Extracted entries ->
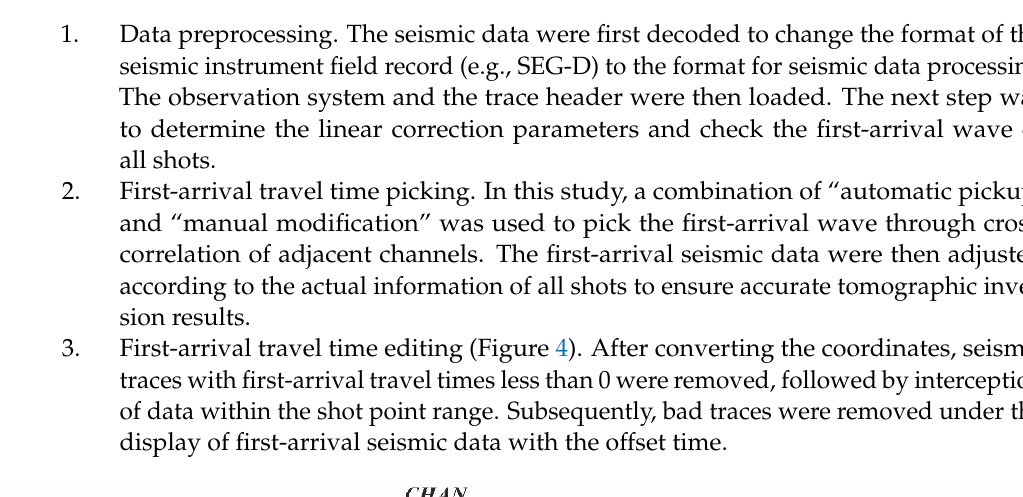
Figure 3. Flow chart of tomographic inversion processing.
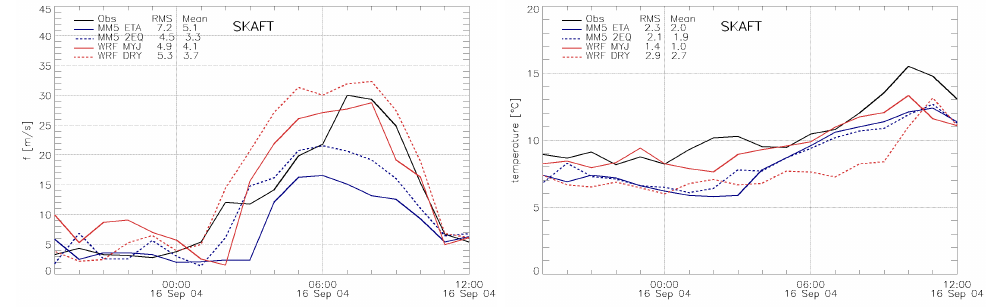
Figure 13: Observed (solid black) and simulated (solid blue – MM5/ETA, blue Fig. 13. Observed (solid black) and simulated (solid blue – MM5/ETA, blue dash – MM5/2EQ, solid red – WRF/MYJ, red dash – WRF/MYJ dash – MM5/2EQ, solid red – WRF/MYJ, red dash – WRF/MYJ DRY) 10 metre wind speed [ms − 1 ] (left) and 2-metre temperature [ ◦ C] (right) at station SKAFT (WMO# 4172) in the lee of Mt. Öræfajökull.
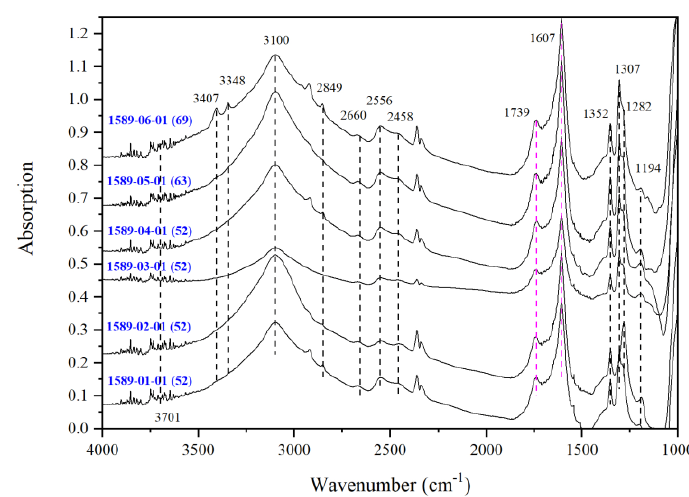
Figure 7. Unpolarized IR spectra taken on different crystal plates made from the intemediate-H 2 O Mg-Rw in Run 1589. The IR # is followed by the measured thickness of the crystal plate ( D m in parentheses). Note the absence of any interference fringes in these spectra, suggesting that all thin sections are wedged.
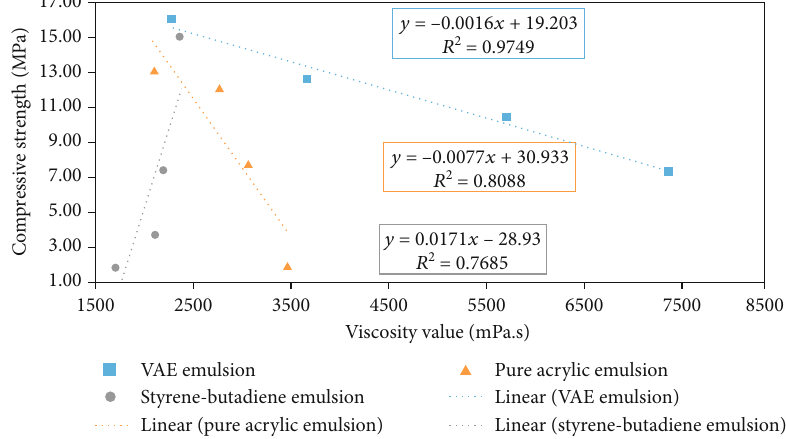
Figure 13: Relationship between viscosity and compressive strength of three TSL materials.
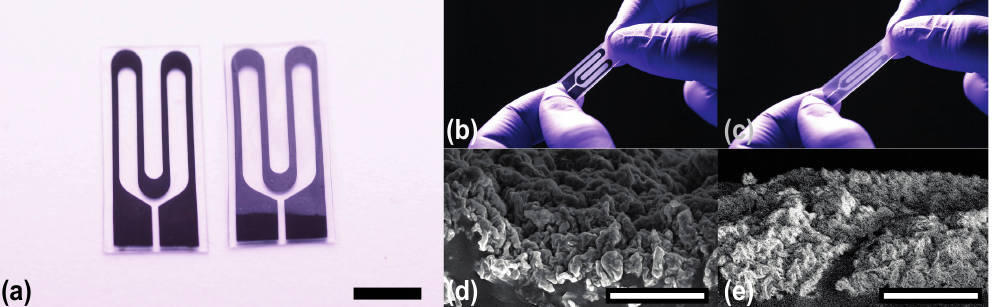
Figure 1. ( a ) Fabricated unencapsulated and encapsulated sensors prior to characterization. Scale bar is 5 mm. ( b ) Unencapsulated sensor unstrained (0% strain). ( c ) Unencapsulated sensor strained roughly to 50% strain. ( d ) Scanning electron microscope (SEM) image of the wrinkle features unstrained (0% strain) (taken with secondary electrons) and ( e ) strained (50% strain) (taken with backscattered electrons). Scale bar in SEM images is 10 μ m.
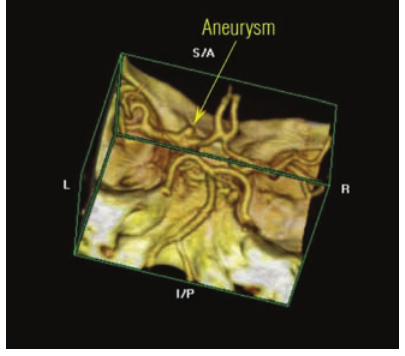
Figure 4. Computed tomography angiog- raphy showing an 18 x 10 mm and a 9 x 9 mm aneurysm at the right and left bifurca- tions of the internal carotid arteries,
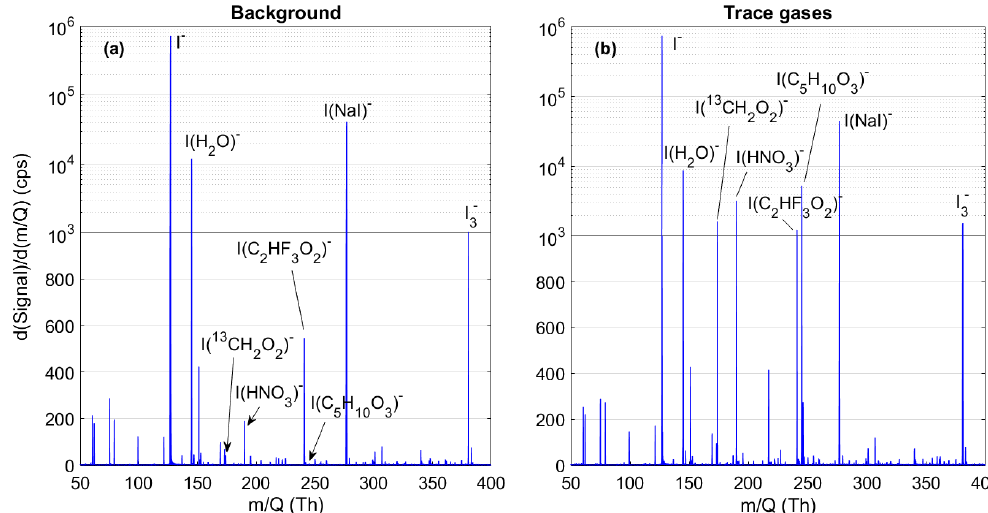
Figure 7. High-resolution mass spectra collected when sampling (a) UHP N 2 and (b) UHP N 2 containing HNO 3 , H 13 COOH, and IEPOX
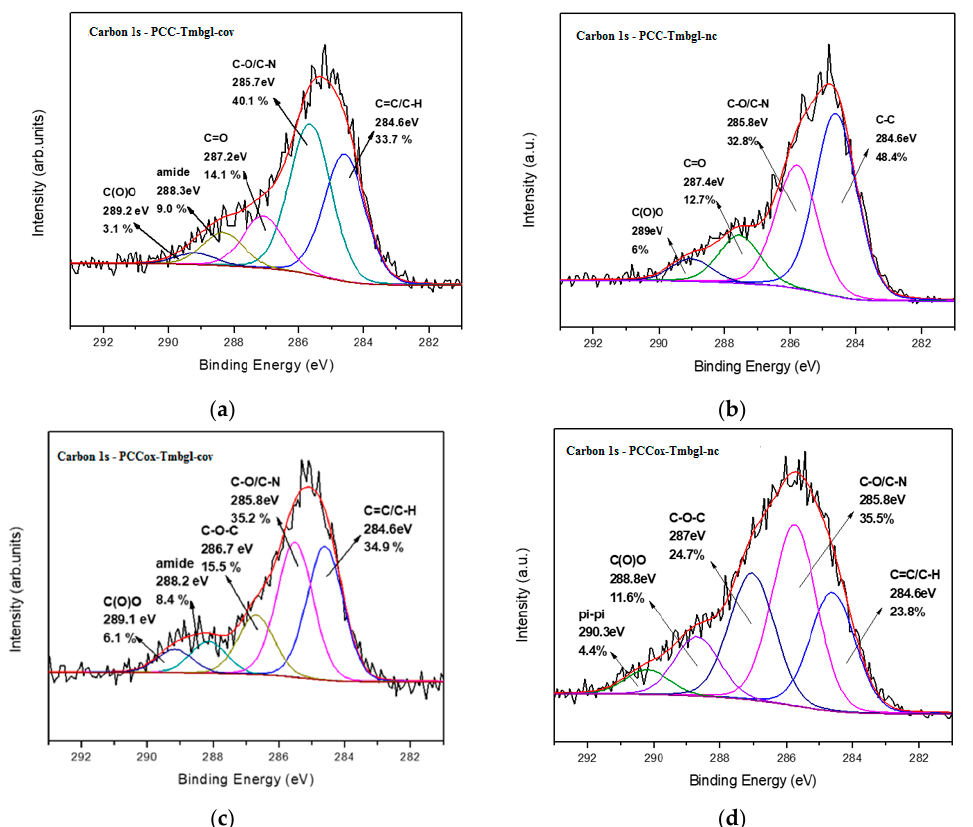
Figure 6. C1s photoelectron spectra of ( a ) PCC-Tmbgl-cov, ( b ) PCC-Tmbgl-nc, ( c ) PCCox-Tmbgl-cov, and ( d ) PCCox-Tmbgl-nc.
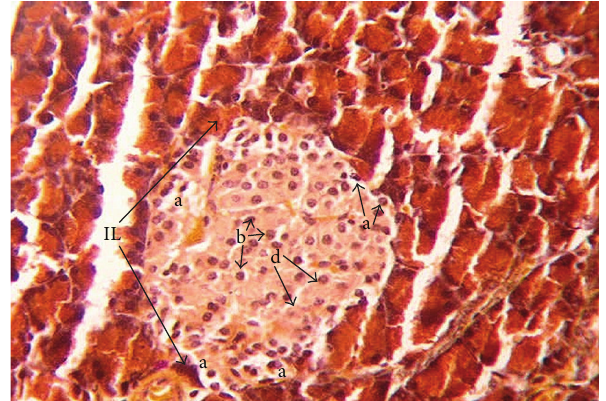
Figure 3: Photomicrograph of pancreas section of normal rat offspring after one week of birth. Islets are intact and larger than after birth with higher numbers of beta (b) cells and fewer numbers of alpha (a) cells. Pd: pancreatic ductile; IL: islets of Langerhans; pa: pancreatic acini ( × 400).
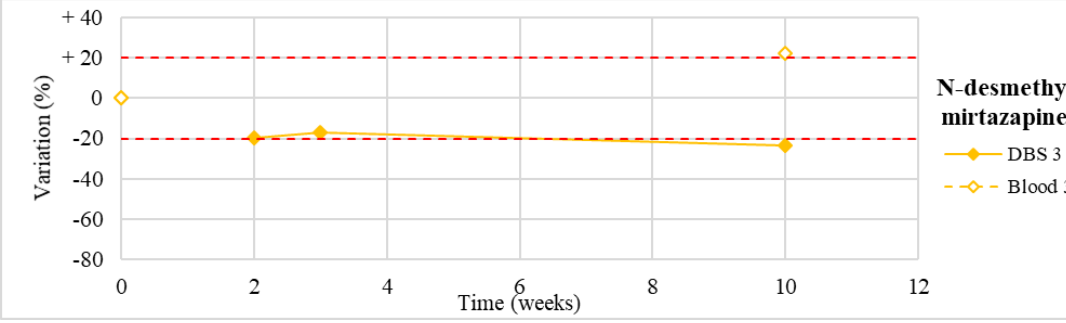
Figure 5. Long-term stability of N-desmethylmirtazapine ( n = 1) in DBSs stored at room temperature and in blood stored at −20 °C (T0–T4).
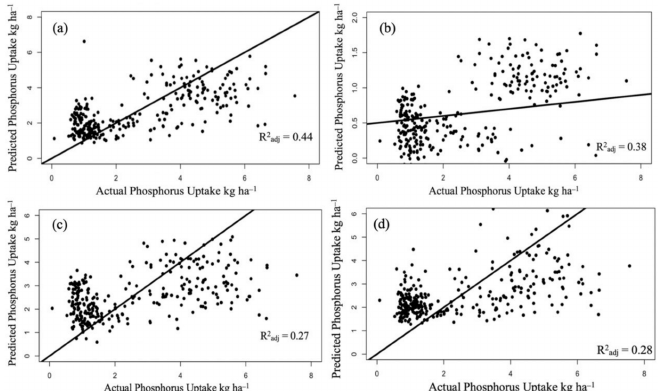
Figure 7. Relationship between the actual and predicted phosphorus uptake for ( a ) 1 July, the untransformed model; ( b ) 1 July, the transformed model; ( c ) 12 July, the untransformed model; ( d ) 1 August, the untransformed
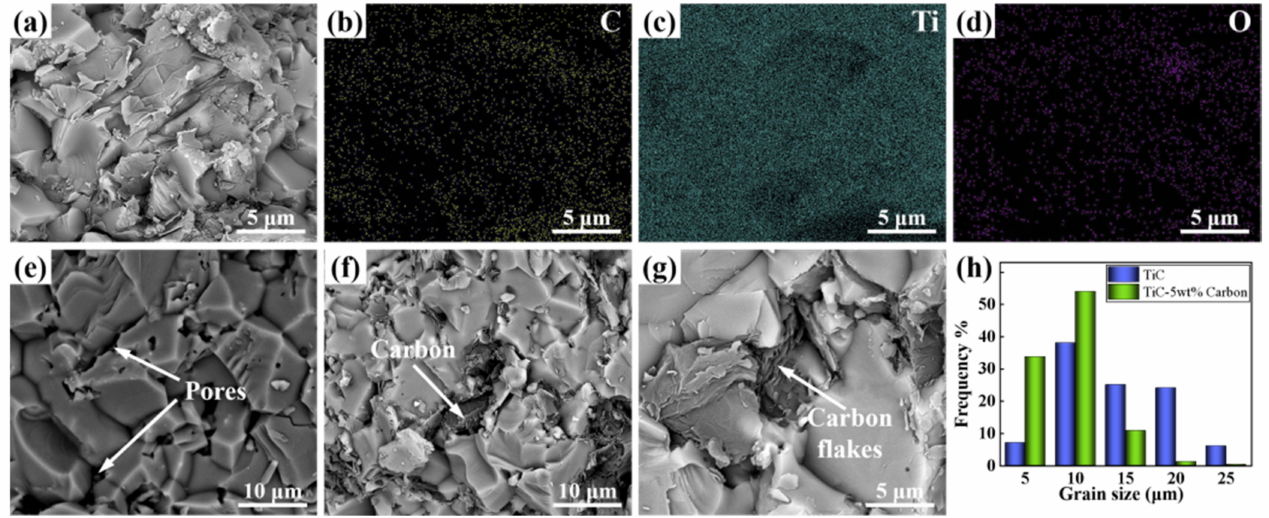
Figure 5. ( a – d ) SEM images of the fracture surface of TiC specimens and corresponding elemental maps; ( e – f ) FESEM images presenting the fracture surfaces of the monolithic TiC and TiC-5 wt.% carbon black samples; ( g ) High-magnification FESEM image presenting the fracture surface of the TiC-5 wt.% carbon black sample; ( h ) particle size distribution frequency of TiC and TiC-5 wt.% carbon black samples.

Exercise ->
Beginning with the line holding "Figure 3: Photomicrograph" in the material above, restate word for word each line through the line holding "Figure 7. Relationship", and exclude pictures.

Result of the exercise ->
Figure 3: Photomicrograph of pancreas section of normal rat offspring after one week of birth. Islets are intact and larger than after birth with higher numbers of beta (b) cells and fewer numbers of alpha (a) cells. Pd: pancreatic ductile; IL: islets of Langerhans; pa: pancreatic acini ( × 400).
Figure 5. Long-term stability of N-desmethylmirtazapine ( n = 1) in DBSs stored at room temperature and in blood stored at −20 °C (T0–T4).
Figure 7. Relationship between the actual and predicted phosphorus uptake for ( a ) 1 July, the untransformed model; ( b ) 1 July, the transformed model; ( c ) 12 July, the untransformed model; ( d ) 1 August, the untransformed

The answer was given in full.